My own beat is found two blocks south, on U Street corridor stretching from Adams Morgan to where I now live in Shaw. The counter show of choreographed workers is worth the lines at Ben’s Chili Bowl, serving sloppy half smokes since 1959, even when the 1968 race riots rocked the street. Once called “Black Broadway” during its heydey when Jazz legends Louis Armstrong and Ella Fitzgerald performed at recently restored Howard Theatre, today the neighborhood is a multicultural mix. I scoop up Ethiopian platters with fresh injera bread at Zenebech Injera nodding to the largest community outside Addis Ababa, or sip housemade suds with hipsters at Right Proper Brewing Company.
Falling into step with scenesters walking south past design stores and curated thrift shops like Miss Pixie’s on intersecting 14th Street, this once seedy Red Light District is where I take out-of-town guests to show the city off. But alone, instead of competing for patio tables to taste tapas at Barcelona or french fare at Le Diplomate, I bask with a book on sunny days in Logan Circle.

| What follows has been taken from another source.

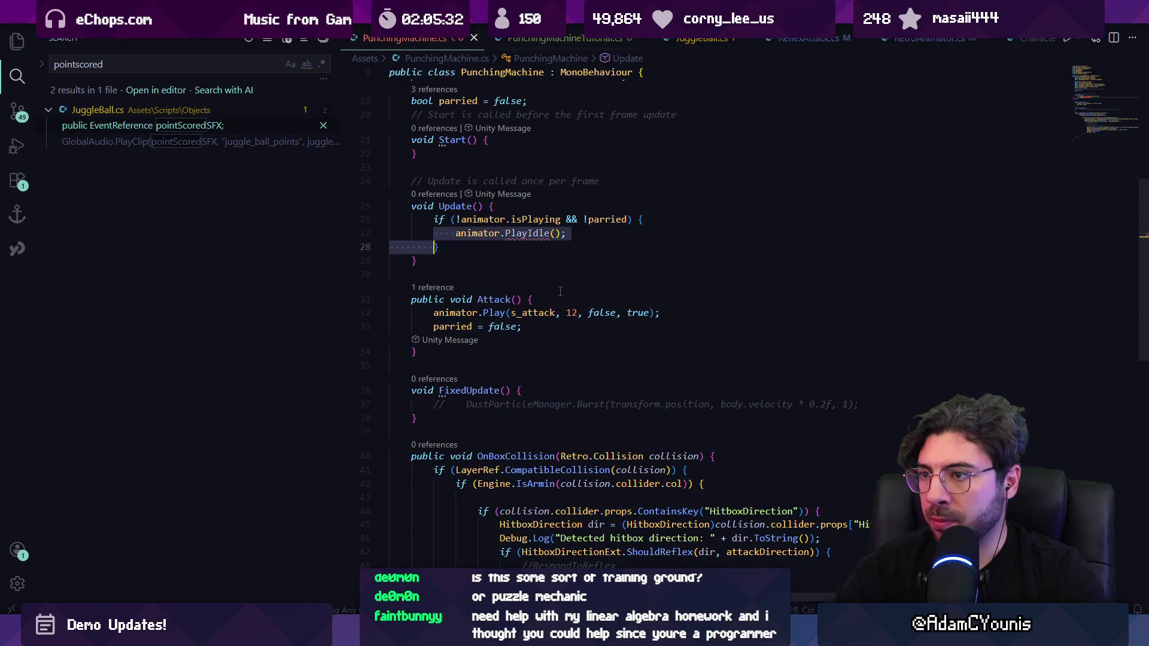
key(BackSpace)
text(onHitConfirm())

Close but outside these 14th street crowds, I find my home near the unmarked Chicago-style Ivy and Coney and no frills All Souls Bar shaking cocktails to the jukebox. Cafes atypical to America take me back to life abroad, with new Compass Coffee roasting their own beans and hip La Colombe in an alleyway. Not yet revitalized like its neighbors and perhaps no place for politicos, Shaw seems to fit me just right.